┌────────
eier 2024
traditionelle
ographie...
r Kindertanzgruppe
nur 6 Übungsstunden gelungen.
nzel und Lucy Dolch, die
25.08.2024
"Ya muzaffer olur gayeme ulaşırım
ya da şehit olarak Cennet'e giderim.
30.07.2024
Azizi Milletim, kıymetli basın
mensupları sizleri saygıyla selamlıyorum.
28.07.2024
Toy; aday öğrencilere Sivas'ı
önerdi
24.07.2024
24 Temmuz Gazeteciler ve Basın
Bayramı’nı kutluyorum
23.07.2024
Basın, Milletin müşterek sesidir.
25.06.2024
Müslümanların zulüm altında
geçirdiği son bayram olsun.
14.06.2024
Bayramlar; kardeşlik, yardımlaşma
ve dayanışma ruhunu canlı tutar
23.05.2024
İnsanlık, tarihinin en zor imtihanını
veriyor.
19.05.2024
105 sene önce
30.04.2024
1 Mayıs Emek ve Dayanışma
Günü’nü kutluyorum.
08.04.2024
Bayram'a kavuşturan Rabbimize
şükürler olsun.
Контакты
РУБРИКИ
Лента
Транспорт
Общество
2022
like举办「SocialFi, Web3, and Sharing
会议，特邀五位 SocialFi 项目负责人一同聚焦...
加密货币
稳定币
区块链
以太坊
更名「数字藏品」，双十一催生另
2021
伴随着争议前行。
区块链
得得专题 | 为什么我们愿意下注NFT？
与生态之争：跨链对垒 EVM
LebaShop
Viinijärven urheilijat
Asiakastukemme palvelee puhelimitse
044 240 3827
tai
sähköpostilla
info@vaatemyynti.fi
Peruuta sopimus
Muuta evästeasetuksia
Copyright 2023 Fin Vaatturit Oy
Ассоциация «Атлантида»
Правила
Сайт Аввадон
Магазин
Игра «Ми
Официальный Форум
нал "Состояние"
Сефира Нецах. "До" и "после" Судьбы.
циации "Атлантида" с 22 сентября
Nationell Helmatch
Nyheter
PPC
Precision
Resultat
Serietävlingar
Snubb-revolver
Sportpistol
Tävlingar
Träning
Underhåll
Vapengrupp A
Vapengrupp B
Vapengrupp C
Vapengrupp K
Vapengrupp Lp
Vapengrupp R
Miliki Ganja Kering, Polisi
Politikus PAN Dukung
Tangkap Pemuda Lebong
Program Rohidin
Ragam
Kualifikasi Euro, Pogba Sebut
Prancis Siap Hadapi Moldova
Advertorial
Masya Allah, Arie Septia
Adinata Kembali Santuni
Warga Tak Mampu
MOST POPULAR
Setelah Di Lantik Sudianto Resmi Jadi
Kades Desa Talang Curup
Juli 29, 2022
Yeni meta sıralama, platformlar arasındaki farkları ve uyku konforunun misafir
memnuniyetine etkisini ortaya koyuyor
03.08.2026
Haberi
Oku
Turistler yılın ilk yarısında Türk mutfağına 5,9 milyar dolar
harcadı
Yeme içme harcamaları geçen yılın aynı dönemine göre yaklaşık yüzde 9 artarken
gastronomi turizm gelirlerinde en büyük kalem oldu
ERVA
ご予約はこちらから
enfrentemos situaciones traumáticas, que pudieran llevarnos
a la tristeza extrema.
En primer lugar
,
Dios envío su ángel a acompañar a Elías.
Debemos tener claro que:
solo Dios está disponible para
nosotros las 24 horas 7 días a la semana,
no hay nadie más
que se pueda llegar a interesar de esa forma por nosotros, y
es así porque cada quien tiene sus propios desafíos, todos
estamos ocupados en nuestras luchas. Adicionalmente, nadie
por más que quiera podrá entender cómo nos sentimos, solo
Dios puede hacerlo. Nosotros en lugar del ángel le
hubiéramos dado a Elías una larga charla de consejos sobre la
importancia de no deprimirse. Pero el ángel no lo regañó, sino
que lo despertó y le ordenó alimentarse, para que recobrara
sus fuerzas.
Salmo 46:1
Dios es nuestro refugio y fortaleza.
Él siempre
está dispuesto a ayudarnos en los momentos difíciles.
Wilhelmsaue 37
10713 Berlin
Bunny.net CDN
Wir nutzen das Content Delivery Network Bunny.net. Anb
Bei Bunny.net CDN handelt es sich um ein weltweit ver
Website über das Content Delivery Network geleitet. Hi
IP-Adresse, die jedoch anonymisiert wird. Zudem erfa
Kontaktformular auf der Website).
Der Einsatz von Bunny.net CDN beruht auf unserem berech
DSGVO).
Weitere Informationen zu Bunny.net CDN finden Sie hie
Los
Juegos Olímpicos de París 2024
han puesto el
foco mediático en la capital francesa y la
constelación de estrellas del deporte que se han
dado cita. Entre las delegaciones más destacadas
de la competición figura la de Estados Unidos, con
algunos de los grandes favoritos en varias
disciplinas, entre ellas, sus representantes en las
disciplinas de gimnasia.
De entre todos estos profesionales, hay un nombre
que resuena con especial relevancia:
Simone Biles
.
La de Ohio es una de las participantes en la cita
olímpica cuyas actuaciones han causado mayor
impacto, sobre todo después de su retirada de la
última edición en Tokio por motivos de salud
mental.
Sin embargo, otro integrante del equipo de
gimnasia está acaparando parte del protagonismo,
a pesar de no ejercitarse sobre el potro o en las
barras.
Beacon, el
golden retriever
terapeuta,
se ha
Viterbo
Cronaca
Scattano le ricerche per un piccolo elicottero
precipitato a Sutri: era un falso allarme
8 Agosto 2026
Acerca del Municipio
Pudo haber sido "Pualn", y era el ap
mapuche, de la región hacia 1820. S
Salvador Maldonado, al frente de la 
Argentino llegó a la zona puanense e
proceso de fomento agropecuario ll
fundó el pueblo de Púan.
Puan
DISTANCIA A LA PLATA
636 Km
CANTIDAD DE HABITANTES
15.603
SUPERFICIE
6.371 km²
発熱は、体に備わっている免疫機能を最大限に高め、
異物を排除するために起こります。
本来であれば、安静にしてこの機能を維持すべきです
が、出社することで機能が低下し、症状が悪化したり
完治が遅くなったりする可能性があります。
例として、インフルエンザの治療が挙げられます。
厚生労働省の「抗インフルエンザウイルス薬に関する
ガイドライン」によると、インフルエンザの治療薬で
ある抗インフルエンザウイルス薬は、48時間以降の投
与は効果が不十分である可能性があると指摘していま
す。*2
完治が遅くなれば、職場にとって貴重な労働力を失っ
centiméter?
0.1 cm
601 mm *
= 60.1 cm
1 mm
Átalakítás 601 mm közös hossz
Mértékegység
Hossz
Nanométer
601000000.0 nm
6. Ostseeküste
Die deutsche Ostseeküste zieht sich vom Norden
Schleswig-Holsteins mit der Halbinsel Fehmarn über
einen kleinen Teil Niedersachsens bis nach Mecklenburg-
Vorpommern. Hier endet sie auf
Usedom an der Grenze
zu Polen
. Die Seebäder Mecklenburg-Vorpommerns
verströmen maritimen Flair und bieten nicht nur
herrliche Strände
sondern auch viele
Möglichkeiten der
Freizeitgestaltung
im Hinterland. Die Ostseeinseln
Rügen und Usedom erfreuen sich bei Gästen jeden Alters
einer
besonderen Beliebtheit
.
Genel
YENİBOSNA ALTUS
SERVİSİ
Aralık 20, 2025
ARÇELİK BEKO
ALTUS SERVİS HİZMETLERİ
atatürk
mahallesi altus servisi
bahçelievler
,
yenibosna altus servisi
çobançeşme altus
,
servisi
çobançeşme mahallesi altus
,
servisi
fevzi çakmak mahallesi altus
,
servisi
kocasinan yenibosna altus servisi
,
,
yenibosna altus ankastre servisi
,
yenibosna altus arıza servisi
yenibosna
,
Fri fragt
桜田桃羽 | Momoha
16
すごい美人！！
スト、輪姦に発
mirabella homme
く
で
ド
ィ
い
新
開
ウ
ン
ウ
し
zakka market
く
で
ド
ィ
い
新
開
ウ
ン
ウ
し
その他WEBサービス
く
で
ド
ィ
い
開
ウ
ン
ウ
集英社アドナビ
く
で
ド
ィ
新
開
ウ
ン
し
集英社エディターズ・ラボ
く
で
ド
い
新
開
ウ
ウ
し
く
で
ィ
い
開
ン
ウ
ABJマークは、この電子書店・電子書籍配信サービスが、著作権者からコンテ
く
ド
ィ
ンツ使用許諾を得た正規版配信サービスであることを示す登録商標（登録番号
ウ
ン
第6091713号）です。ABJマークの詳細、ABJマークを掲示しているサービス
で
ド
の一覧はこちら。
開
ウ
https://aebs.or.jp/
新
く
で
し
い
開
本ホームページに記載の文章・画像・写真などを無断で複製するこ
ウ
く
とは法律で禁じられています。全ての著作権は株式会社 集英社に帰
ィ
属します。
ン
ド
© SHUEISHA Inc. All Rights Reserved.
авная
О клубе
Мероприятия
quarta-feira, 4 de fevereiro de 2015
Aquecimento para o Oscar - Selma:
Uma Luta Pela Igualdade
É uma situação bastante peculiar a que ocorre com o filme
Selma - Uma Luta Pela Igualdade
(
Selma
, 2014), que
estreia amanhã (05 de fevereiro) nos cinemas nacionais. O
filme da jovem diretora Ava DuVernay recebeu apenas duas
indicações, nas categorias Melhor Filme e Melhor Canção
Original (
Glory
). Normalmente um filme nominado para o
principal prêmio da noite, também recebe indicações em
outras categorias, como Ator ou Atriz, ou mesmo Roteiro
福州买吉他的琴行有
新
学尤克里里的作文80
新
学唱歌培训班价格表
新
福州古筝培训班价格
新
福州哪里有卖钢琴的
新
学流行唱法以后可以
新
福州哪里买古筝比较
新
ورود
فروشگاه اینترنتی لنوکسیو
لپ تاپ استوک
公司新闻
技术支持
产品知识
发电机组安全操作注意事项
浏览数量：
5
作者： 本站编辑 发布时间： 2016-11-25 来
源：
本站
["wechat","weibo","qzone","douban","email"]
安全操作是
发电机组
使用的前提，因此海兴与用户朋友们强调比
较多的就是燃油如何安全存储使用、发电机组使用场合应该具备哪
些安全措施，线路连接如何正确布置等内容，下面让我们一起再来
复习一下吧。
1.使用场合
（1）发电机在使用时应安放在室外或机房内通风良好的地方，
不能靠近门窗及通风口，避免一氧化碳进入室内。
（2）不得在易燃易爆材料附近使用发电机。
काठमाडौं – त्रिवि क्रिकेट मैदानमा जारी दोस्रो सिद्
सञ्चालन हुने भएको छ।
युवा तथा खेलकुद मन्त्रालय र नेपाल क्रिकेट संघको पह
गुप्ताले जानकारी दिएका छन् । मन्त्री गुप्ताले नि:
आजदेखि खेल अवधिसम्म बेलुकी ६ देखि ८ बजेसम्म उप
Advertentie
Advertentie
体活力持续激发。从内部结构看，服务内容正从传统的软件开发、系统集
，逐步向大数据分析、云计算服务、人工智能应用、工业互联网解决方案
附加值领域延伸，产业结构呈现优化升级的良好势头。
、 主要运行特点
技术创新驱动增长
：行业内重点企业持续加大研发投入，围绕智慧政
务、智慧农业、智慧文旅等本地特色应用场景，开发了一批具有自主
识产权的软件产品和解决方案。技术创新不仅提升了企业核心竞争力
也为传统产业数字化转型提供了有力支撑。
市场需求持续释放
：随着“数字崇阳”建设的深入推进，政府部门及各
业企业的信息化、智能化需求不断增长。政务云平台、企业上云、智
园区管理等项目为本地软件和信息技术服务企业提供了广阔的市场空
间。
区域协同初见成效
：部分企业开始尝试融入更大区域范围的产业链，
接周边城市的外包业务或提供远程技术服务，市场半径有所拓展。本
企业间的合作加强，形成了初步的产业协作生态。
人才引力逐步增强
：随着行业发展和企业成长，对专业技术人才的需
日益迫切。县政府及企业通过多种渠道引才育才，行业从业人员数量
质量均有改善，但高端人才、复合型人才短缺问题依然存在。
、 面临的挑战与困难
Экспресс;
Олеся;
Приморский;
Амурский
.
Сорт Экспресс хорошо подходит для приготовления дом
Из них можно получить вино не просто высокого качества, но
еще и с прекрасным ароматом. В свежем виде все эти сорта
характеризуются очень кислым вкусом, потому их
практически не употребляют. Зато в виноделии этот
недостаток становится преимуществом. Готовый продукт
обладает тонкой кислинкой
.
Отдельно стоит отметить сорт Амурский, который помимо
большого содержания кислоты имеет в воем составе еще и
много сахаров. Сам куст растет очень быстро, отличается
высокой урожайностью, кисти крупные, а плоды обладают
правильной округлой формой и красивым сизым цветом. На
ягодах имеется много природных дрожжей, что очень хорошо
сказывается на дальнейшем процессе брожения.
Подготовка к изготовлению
└────────
* **EXERCISE GOAL**:
Show all lines above that contain "gimnasia".

* **ANSWER TO THIS PROBLEM**:
disciplinas de gimnasia.
gimnasia está acaparando parte del protagonismo,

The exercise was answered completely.